It doesn't really matter how I feel about it--about the war, about her going. The Marine Corps doesn't check with parents about these things. No permission is asked or given. Marines are independent adults, even the youngest ones. And my feelings about the war don't really matter any more. Now that Amy, my youngest daughter, my baby princess is a Marine, I don't talk about war much. Instead, I do all that I can to support her. This child of mine, cheerleader, volleyball player, homecoming princess and prom queen will deploy to serve in that war--heading off to Iraq next March. It is what she is trained to do--to serve, to protect; her life is on the line willingly. This is the path she has chosen.
Amy was always the child who felt she had something to prove. The youngest of three, with successful older sister and brother, she has not one but two hard acts to follow. And so, Amy chose a different path for herself, uniquely her own. A radio operator, she works hard, usually repairing the communication systems on humvees. She may get her humvee license, allowing her to drive those vehicles of war that she now repairs, putting herself more firmly, perhaps, into harm's way.
I'm proud of Amy and all that she has experienced and accomplished. She meets each challenge with courage and grit. She overcomes obstacles, physical and emotional. She is fit and strong: trained to fight and trained to survive. She feels ready. Would that I felt as ready as she does.

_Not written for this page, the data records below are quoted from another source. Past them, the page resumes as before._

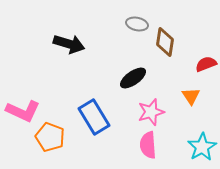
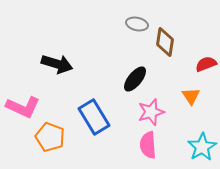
black arrow: moved 12 px left, 20 px down
black ellipse: moved 2 px right, 1 px down; rotated 16 degrees counterclockwise
pink L-shape: moved 4 px up
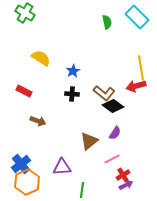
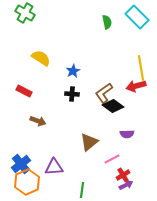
brown L-shape: rotated 105 degrees clockwise
purple semicircle: moved 12 px right, 1 px down; rotated 56 degrees clockwise
brown triangle: moved 1 px down
purple triangle: moved 8 px left
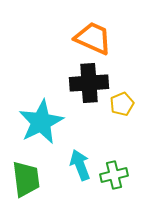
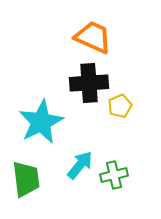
orange trapezoid: moved 1 px up
yellow pentagon: moved 2 px left, 2 px down
cyan arrow: rotated 60 degrees clockwise
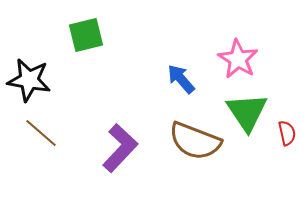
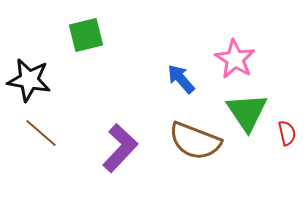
pink star: moved 3 px left
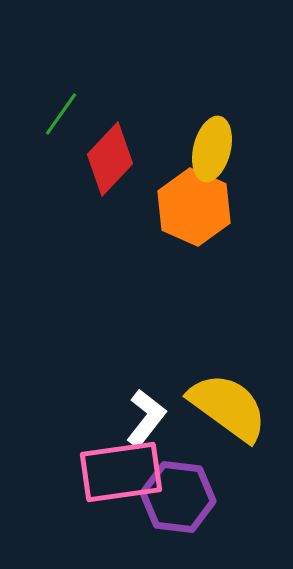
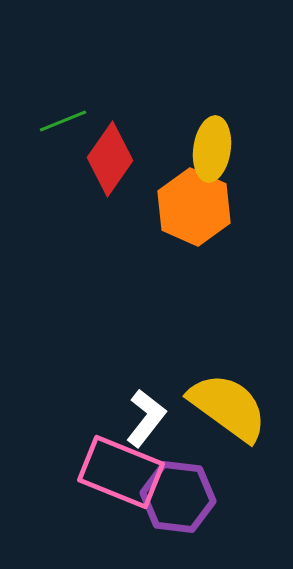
green line: moved 2 px right, 7 px down; rotated 33 degrees clockwise
yellow ellipse: rotated 6 degrees counterclockwise
red diamond: rotated 8 degrees counterclockwise
pink rectangle: rotated 30 degrees clockwise
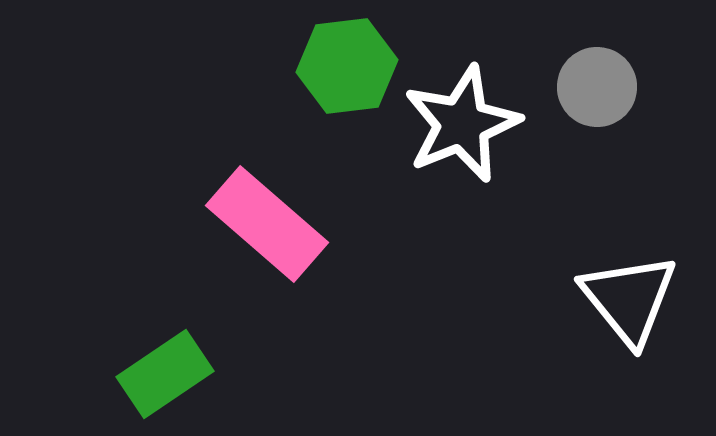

The good new is this: before Iraq, she will fly home for pre-deployment leave. I will be able tell her all these things as we shop and go to lunch, doing all of the things that we enjoy doing together. I look forward to seeing her and hugging her in person, not just through our Facebook connection. It will be good, but like all of life, much to short. And then off she'll go again, carrying her own hopes and dreams along with my love and prayers for her happiness and safe return. My princess warrior, my hero, please remember: there's no place like home. We'll be waiting.